Taccession

Text Mining of SIB accessions in the literature.

Build

sbt package #This creates the following jar file: target/scala-2.11/taccession_2.11-1.0.jar

Execution

ssh goldorak
cd /data/user/taccession

export SPARK_HOME=/data/user/tools/spark
export TACCESSION_CMD="$SPARK_HOME/bin/spark-shell --executor-memory 100g --driver-memory 100g --jars lib/moultingyaml_2.11-0.4.0.jar,lib/snakeyaml-1.18.jar,target/scala-2.11/taccession_2.11-1.0.jar"
export ACCESSION_CONFIG="--conf spark.driver.extraJavaOptions=\"-Dconfig.file=accession-config.yaml\""
export VARIANT_CONFIG="--conf spark.driver.extraJavaOptions=\"-Dconfig.file=variants-config.yaml\""
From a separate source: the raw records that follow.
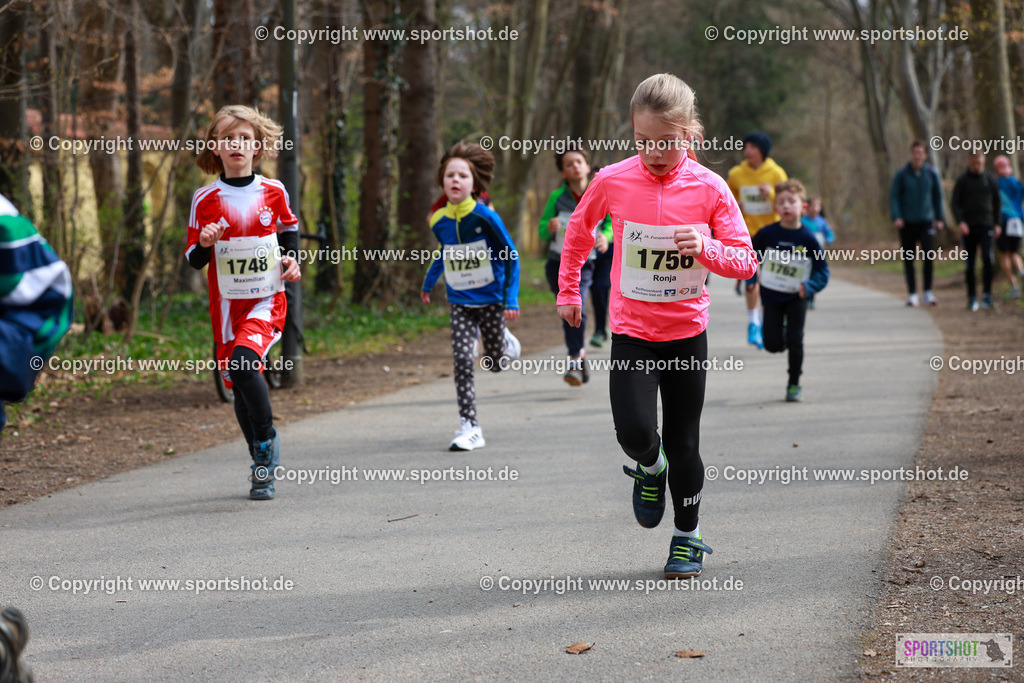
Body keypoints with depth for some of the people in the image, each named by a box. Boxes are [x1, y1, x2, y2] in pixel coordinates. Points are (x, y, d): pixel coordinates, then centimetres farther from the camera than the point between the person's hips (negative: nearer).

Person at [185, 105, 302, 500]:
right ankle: (263, 470, 23)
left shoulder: (273, 192, 1)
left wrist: (292, 260, 4)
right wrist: (204, 244, -19)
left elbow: (289, 228, 21)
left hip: (267, 300, -2)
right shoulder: (205, 200, -1)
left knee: (244, 363, -27)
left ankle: (268, 440, -6)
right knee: (237, 383, 7)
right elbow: (194, 260, 3)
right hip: (227, 304, 2)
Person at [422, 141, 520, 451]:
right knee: (462, 360, -13)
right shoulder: (439, 221, -2)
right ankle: (470, 428, -12)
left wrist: (511, 299, -11)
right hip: (460, 303, 3)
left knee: (494, 364, 9)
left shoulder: (485, 216, -16)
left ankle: (505, 348, 47)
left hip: (490, 300, -2)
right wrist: (428, 283, 29)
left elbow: (511, 256, -8)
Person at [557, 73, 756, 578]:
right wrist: (568, 291, 15)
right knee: (635, 432, -17)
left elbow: (746, 262, -5)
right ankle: (650, 470, 20)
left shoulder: (708, 188, -9)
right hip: (631, 332, 0)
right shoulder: (612, 182, -8)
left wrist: (707, 248, -24)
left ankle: (687, 538, 25)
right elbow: (579, 230, 13)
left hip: (687, 332, 0)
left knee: (683, 444, 5)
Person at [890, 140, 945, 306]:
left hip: (926, 222, 0)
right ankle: (912, 294, 12)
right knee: (908, 260, 4)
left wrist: (939, 218, 11)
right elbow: (894, 197, 0)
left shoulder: (932, 173, 3)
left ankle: (928, 292, -4)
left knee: (929, 255, -13)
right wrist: (896, 217, -13)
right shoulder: (901, 174, -1)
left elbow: (938, 196, 13)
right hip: (907, 224, 0)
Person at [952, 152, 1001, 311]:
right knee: (969, 264, 2)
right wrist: (960, 222, -16)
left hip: (986, 226, 0)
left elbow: (997, 202, 15)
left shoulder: (990, 179, 6)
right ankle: (972, 298, 10)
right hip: (968, 227, 0)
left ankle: (987, 295, -12)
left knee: (988, 259, -16)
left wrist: (997, 223, 10)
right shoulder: (962, 181, 2)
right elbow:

./clear-stats-accessions.sh #This will remove and git remove the previous stats directory.
./clear-stats-variants.sh #This will remove and git remove the previous stats directory.

#Generating stats
# For accession patterns
$TACCESSION_CMD -i script/taccession-save-stats.scala $ACCESSION_CONFIG
# For variant patterns
$TACCESSION_CMD -i script/taccession-save-stats.scala $VARIANT_CONFIG
 
# For saving results for accessions
$TACCESSION_CMD -i script/taccession-save-data.scala $ACCESSION_CONFIG

$TACCESSION_CMD -i script/taccession-save-data.scala $VARIANT_CONFIG

Tests

sbt test

Troubleshooting

If you find this error: Failed to start database 'metastore_db' It might be because there is another instance runnning. Kill the process and remove the folder metastore_db and the file derby.log

Installation

Java 8
Spark. (Tested with: spark-2.1.0-bin-hadoop2.7
sbt Add to your PATH sbt/bin

## Run on a cluster

Simply add the master option followed by its url at the end of the TACCESSION_CMD command:

--master spark://goldorak:7077